Spontaneous Control Versus Settled Identity
While possessing a love for adventure, a love for friendship, and a love for life, Ashley doesn’t strike me as someone who rests on her laurels as a self-important success story.
I see that I’ve always been a very controlling person over my life, and it’s hard to give it all to God. I tell him, let me just keep a pinky on it. I’ve been going through a lot of turmoil and frustration with God in the last year, whereas my framily seems to be getting more involved in church. But I realized even as a broken person, you can still be impactful through your brokenness.

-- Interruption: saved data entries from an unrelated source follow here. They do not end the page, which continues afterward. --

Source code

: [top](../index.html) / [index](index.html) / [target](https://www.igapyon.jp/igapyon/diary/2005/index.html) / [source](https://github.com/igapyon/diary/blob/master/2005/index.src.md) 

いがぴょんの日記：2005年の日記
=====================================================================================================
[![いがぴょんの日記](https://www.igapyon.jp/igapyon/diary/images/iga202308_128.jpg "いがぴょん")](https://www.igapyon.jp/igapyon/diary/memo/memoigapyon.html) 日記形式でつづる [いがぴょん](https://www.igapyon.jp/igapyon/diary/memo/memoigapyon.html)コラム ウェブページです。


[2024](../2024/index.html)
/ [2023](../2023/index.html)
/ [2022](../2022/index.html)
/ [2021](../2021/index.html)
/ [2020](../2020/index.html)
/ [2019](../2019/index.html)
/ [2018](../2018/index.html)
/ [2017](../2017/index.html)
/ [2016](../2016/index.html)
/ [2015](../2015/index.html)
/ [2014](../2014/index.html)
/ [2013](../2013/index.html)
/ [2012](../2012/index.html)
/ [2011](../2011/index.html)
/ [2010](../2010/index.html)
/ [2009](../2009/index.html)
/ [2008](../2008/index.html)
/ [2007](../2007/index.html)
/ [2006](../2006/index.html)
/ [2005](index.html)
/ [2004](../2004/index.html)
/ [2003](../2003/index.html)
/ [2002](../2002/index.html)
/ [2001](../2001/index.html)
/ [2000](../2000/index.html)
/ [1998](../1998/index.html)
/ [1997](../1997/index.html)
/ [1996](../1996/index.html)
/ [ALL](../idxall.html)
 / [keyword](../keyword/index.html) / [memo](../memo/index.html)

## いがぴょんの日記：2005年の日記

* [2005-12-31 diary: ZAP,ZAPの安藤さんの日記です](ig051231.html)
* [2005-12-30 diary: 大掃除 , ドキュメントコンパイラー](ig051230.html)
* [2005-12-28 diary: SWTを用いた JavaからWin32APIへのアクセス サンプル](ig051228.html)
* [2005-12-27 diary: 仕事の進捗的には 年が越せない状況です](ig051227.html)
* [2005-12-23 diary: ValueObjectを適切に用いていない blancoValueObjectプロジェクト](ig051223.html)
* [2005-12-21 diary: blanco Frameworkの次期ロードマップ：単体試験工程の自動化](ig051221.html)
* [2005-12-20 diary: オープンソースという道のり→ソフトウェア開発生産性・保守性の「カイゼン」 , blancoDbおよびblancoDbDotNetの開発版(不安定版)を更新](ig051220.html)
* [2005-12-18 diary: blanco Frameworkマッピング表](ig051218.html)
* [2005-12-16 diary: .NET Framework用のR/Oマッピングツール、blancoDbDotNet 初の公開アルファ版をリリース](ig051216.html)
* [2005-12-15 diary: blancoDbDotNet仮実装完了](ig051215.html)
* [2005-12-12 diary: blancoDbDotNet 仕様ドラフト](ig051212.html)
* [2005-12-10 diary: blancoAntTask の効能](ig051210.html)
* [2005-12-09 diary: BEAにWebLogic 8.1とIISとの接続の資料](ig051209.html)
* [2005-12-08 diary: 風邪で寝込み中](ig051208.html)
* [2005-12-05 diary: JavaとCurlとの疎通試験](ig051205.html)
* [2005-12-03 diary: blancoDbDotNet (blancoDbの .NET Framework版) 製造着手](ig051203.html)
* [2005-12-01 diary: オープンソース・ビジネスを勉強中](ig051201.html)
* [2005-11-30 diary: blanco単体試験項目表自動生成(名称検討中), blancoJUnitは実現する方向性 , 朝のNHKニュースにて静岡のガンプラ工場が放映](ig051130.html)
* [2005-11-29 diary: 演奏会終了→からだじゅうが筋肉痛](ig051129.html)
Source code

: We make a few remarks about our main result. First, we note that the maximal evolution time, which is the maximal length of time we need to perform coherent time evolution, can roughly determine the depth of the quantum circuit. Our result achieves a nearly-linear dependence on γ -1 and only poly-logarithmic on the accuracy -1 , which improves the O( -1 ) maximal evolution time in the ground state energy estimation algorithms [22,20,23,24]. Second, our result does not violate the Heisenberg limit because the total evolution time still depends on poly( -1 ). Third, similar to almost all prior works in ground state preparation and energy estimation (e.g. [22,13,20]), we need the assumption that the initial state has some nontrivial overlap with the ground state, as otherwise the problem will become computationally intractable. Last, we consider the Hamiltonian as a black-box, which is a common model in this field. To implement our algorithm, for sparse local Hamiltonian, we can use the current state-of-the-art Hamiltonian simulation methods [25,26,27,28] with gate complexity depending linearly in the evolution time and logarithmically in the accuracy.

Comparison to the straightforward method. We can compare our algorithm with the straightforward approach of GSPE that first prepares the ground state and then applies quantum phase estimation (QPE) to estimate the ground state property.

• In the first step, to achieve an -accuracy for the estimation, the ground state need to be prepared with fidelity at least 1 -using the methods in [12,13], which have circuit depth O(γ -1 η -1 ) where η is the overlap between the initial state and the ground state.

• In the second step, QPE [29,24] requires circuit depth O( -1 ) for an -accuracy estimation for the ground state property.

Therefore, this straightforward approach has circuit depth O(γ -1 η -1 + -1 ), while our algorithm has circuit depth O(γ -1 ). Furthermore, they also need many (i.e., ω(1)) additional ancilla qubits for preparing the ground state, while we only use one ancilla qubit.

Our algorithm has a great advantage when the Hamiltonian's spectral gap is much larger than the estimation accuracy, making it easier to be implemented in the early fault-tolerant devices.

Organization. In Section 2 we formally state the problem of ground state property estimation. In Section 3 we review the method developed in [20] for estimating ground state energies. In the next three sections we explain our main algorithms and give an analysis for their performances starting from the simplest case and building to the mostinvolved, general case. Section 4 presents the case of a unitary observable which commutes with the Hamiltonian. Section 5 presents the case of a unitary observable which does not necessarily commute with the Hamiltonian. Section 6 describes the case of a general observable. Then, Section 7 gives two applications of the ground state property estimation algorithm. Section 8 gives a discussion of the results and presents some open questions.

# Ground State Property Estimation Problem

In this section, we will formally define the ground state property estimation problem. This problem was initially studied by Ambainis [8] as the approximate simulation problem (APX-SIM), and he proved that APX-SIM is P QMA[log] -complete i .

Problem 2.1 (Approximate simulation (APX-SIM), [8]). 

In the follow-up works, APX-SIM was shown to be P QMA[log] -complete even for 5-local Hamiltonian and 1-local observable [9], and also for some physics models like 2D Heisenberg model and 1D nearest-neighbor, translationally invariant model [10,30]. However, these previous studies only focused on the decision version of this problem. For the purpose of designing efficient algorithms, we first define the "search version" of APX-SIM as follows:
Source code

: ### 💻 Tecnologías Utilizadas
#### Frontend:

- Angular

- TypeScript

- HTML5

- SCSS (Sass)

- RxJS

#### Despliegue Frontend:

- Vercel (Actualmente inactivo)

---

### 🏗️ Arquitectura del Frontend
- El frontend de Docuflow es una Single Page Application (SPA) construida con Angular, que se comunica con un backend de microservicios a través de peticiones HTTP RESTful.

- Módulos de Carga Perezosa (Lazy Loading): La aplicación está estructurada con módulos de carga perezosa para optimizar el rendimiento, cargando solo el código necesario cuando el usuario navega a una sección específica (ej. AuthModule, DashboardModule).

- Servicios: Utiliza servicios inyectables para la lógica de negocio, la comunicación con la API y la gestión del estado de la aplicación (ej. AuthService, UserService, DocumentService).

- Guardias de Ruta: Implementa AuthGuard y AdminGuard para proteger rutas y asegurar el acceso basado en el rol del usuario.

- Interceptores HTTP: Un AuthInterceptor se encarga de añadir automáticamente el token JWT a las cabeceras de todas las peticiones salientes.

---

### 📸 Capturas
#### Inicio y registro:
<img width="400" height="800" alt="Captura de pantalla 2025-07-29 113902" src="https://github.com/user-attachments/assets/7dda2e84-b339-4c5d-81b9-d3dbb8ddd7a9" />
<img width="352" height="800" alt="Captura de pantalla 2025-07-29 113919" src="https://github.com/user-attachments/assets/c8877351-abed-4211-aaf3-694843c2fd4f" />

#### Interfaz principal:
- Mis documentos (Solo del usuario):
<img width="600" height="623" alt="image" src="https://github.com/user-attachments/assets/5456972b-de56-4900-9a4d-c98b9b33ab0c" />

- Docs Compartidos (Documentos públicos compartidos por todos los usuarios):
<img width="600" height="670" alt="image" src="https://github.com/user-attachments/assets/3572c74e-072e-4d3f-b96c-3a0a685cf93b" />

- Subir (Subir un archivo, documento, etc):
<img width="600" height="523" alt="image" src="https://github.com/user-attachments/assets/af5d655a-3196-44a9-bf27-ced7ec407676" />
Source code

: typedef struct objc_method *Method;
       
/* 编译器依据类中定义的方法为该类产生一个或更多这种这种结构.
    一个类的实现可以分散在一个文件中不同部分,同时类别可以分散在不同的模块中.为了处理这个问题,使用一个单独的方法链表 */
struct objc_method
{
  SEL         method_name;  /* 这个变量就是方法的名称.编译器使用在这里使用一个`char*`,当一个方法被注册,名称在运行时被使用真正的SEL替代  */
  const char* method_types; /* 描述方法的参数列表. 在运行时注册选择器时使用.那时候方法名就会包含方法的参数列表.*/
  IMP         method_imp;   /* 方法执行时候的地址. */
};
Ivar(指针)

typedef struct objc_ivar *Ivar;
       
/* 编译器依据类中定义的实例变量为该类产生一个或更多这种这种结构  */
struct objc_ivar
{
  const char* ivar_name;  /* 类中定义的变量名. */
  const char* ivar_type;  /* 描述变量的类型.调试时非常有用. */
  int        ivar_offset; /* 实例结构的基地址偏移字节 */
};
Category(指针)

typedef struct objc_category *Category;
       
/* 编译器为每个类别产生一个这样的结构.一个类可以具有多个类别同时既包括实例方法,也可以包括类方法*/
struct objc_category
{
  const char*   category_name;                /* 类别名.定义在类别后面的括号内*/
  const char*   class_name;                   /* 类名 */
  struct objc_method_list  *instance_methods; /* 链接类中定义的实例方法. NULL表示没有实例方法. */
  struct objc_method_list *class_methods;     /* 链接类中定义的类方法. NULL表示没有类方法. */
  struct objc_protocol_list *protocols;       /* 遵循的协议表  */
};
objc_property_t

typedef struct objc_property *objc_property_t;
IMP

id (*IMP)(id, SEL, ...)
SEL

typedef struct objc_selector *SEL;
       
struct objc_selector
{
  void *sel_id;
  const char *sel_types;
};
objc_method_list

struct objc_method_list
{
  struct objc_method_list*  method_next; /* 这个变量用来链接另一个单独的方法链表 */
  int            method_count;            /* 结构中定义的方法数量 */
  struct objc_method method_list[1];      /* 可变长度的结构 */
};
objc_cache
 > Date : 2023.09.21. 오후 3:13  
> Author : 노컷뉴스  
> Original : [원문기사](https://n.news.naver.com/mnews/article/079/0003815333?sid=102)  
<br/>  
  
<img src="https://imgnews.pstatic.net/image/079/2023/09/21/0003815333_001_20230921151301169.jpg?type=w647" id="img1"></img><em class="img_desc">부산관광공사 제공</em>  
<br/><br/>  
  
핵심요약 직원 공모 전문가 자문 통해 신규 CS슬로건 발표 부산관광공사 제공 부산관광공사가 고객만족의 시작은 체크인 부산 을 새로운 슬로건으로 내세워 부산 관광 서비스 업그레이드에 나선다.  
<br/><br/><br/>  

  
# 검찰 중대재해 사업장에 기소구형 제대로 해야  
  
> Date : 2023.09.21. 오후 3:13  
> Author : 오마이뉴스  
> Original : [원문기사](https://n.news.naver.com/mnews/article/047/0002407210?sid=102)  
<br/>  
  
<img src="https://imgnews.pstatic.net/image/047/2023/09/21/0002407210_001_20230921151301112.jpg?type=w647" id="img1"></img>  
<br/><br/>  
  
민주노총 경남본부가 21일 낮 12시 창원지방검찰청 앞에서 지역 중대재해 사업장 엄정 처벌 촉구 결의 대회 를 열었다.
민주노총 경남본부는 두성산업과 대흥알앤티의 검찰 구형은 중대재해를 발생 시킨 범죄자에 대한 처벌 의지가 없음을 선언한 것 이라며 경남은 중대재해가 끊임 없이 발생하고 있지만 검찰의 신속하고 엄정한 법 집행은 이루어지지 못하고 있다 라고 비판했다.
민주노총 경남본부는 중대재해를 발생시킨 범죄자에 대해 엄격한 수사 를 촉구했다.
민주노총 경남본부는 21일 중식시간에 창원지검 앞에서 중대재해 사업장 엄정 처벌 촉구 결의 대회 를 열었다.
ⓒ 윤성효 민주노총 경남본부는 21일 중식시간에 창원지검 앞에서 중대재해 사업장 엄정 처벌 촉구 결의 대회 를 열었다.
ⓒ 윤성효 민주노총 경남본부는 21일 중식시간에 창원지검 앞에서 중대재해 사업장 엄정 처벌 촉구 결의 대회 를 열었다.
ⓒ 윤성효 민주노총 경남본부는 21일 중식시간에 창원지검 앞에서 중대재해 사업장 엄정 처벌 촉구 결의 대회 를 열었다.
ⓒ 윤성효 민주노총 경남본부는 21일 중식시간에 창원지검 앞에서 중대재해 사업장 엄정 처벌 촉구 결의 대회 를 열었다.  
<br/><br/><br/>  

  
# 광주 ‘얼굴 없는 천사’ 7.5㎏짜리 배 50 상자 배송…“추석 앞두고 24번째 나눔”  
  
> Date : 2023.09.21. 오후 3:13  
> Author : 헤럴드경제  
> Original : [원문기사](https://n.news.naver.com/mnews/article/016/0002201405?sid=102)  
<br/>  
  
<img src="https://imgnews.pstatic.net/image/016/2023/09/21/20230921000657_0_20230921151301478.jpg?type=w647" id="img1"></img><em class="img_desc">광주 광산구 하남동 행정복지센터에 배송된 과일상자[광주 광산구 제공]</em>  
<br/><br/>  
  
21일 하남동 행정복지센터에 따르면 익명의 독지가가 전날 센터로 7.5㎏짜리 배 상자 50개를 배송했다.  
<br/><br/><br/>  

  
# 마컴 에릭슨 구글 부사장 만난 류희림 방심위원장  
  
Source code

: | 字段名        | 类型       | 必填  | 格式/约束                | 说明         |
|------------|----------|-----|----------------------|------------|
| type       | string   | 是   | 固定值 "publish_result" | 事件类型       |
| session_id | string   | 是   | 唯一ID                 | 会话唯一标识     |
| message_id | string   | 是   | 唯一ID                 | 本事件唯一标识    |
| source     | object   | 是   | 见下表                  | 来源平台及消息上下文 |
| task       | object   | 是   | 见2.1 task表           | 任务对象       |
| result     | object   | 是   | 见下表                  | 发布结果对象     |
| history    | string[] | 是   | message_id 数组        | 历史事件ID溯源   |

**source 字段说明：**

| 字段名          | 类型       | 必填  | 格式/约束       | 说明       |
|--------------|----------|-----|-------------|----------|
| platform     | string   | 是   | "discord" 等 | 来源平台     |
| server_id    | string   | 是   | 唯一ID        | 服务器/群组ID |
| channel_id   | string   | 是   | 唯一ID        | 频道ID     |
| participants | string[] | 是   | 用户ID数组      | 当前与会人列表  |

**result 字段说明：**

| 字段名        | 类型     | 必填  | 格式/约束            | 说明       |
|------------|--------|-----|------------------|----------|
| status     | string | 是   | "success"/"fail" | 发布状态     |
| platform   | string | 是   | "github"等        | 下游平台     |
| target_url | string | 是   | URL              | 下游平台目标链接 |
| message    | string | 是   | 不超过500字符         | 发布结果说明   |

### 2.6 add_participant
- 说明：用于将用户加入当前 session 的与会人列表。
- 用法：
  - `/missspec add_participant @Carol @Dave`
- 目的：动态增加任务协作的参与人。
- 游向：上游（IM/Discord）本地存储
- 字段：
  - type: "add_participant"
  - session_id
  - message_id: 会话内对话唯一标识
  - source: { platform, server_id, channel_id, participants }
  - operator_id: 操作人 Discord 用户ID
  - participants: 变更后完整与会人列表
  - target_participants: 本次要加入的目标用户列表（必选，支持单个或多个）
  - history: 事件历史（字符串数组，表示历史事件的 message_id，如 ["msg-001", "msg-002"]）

I asked Ashley if she was ever afraid that her openness and honesty would lead to rejection from her friends.
I used to be when I had a small circle of friends. But then I’d meet these people around the bars, who knew what I was doing with church, and they accepted me. One guy who accepted me was a gay man, who is a doctor in the Navy. I do want him to be happy, but I know that that’s not the life the Lord has for him. He got cancer last year, and when I told him I’d do anything for him, he saw that I really cared about him rather than just the label of “gay.” I’ve gotten to the point where I realize that quantity over quality of friendships is not the right idea. I’m going to be who I am, so I want to have friends who will let me be a part of their life in that way.